JOB ITEM:
Records follow. Pull out every line that contains "amis".

Records excerpted from a collection:

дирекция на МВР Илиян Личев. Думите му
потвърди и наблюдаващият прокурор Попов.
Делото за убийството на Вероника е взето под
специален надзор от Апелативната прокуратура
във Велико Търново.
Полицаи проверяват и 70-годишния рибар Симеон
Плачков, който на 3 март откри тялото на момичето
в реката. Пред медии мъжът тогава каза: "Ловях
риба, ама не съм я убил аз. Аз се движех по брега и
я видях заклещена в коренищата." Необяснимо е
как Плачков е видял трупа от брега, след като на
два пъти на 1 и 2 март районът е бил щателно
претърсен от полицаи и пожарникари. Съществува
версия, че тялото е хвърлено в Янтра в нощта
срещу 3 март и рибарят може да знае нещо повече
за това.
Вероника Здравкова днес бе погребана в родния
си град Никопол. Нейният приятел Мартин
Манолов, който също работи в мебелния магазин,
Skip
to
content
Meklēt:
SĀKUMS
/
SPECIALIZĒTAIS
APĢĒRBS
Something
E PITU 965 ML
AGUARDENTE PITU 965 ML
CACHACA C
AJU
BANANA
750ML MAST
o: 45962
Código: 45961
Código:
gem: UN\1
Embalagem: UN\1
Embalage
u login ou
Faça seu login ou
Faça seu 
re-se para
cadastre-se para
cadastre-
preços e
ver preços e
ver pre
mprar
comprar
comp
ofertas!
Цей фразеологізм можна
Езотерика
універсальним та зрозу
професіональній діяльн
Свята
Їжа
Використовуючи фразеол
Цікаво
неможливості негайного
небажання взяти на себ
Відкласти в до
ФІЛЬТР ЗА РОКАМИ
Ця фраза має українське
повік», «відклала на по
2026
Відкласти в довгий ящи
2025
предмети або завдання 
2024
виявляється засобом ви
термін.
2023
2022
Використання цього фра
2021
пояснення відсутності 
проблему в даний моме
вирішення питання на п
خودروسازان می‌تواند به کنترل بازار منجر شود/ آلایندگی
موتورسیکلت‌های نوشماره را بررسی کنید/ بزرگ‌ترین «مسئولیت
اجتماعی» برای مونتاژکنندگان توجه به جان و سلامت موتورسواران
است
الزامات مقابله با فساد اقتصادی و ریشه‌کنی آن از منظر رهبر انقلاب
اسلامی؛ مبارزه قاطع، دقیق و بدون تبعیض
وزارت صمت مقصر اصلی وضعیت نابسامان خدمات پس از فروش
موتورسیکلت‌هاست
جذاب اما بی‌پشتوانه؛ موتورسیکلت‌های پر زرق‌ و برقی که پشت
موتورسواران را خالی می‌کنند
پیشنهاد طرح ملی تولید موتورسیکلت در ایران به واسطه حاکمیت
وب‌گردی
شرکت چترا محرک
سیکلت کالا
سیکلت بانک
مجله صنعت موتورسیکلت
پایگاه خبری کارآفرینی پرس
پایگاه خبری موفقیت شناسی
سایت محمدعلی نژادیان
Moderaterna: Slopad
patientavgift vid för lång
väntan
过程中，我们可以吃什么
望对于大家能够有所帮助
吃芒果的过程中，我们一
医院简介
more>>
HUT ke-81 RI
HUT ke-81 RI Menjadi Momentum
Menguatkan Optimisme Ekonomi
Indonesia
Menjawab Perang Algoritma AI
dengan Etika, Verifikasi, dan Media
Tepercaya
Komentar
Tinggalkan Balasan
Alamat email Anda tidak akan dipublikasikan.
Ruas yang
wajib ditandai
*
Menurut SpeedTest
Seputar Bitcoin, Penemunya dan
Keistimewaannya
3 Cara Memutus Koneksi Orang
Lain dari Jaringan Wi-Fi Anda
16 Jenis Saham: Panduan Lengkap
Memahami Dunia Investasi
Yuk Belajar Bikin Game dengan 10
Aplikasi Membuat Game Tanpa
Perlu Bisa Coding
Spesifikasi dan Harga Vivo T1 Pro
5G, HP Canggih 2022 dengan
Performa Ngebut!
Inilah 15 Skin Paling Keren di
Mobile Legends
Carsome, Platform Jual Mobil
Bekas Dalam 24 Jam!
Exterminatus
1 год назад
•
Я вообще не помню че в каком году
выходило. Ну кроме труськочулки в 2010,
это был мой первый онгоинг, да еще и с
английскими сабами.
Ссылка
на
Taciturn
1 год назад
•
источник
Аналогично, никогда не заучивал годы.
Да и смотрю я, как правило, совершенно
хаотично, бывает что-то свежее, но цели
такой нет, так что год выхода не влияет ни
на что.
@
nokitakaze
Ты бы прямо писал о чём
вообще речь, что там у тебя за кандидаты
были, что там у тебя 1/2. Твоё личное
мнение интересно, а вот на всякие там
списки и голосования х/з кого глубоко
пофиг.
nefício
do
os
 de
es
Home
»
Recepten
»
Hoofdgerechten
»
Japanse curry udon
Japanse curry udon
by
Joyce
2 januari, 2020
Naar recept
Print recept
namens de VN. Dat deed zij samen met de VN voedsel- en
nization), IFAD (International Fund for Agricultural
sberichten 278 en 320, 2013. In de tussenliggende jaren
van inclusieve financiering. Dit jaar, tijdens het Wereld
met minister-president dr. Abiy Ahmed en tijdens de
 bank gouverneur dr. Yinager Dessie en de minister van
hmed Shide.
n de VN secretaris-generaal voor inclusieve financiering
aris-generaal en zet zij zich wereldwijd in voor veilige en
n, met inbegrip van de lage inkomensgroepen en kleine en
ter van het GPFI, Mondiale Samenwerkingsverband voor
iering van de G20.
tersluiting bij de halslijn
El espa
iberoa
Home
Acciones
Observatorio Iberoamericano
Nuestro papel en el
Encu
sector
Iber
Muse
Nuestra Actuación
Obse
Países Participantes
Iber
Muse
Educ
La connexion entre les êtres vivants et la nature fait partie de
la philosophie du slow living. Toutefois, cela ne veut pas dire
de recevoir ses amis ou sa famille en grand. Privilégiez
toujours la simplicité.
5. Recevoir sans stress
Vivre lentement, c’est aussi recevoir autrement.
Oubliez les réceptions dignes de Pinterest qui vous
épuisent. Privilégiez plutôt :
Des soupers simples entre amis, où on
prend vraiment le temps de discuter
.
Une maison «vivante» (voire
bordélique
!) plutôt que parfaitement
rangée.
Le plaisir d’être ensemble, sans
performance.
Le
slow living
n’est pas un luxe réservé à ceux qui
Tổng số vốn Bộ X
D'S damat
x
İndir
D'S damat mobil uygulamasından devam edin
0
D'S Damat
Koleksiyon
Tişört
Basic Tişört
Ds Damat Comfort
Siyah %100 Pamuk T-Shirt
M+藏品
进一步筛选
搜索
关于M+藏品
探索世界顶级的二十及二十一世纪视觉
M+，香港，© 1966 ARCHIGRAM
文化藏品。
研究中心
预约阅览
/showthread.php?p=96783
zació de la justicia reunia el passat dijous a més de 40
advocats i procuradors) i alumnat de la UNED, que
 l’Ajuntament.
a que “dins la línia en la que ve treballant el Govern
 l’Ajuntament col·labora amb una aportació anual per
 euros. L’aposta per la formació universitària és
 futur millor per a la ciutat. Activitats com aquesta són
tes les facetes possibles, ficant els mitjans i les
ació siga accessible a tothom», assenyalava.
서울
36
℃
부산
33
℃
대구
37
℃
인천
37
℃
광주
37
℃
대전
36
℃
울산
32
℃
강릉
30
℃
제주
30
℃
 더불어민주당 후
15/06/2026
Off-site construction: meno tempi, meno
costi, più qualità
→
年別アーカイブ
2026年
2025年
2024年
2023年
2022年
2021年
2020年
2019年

EXERCISE OUTPUT:
de recevoir ses amis ou sa famille en grand. Privilégiez
Des soupers simples entre amis, où on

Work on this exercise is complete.